Elle est comme ces personnages de film, femelle qui apparait dès les premières images comme innocente, sublime, et qui se révèle intrigante parfois, mais sans plus, muette dans certaines occasions, femme qui vous aime, enfant qui vous en veut, qui fait parfois semblant de vous aimer, car Elle aime la trahison, vous asperge de ses mensonges comme si c’étaient des vérités, ce genre de femme qui se dise attachée à vous en étant détachée de tout l’essentiel, qui vous laissent sans vous lâcher, tous ces raccourcis cyniques pour vous dire qu’Elle peut très bien croire en l’amour, vous dire qu’Elle vous aime, vous montrant dans les zones d’ombre qu’Elle en aime un autre, ou que l’autre est préférable (comme vous l’avez été), l’autre qu’Elle n’aime que parce que Elle a pu vous faire souffrir. Pardonne-moi… Je me souviens qu’Elle l’a dit deux fois. Pas plus. Pas moins.
Je suis du genre à penser que c’est toujours “grave” de se tromper, mais qu’on ne peut parfois pas faire autrement.

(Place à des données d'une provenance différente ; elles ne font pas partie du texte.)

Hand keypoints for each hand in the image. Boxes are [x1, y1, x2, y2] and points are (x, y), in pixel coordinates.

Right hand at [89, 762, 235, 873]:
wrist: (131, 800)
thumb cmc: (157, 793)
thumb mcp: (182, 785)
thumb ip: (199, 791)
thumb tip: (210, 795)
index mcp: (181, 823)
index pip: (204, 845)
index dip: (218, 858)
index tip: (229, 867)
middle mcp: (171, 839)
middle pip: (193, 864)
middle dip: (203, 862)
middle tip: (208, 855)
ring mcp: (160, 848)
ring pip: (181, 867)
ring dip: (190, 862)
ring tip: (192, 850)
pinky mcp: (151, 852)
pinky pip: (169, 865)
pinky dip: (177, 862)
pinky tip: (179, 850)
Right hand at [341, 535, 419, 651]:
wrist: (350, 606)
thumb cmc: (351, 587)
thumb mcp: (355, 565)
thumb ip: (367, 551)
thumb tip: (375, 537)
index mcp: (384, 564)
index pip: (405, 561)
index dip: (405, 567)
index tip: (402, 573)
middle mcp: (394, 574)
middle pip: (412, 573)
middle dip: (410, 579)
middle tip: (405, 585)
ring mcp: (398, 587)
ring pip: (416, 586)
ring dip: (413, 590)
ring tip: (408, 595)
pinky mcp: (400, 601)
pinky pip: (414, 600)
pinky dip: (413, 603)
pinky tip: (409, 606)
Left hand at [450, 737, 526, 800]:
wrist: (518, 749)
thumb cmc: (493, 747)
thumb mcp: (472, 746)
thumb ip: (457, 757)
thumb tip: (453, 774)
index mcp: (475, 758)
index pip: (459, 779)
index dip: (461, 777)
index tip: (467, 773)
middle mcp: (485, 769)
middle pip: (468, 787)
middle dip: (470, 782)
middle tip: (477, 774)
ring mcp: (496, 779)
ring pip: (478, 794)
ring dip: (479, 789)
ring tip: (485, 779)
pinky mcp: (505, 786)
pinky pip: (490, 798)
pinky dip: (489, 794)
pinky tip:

Il m’est arrivé de croire, de penser que l’amour ne pouvait vivre que s’il était “une grosse concession”, en fait. Je le sais, j’ai fait une grosse concession par le biais d’une obsession. Mais je n’ai pas aimé la souffrance que cela m’a rapporté. Je me suis révolté. J’ai hurlé fort (façon de dire) dès que j’ai senti les petites trahisons, dès le début. Elle aime la soumission, l’abandon de l’Autre, et il lui retourne la pareille. Je comprend aussi son silence : trop de mensonges, cela doit ronger la langue. Il y a peu Elle a craché un morceau du morceau, mais c’est encore trop peu. Car je n’aspire qu’à une chose ; solder notre relation pour passer à autre chose, mais pas n’importe comment. Je n’ai pas voulu me soumettre, mais alors, que s’est-il passé ? J’en sais beaucoup et je continue à en découvrir beaucoup.
Bizarrement, j’ai réinvesti le jardin, comme s’il y avait urgence à le faire vivre et respirer. On verra bien. Je m’active beaucoup ces jours-ci. Et je L’ai vu toucher une latte de bois, fraichement poncée, pas encore vernie.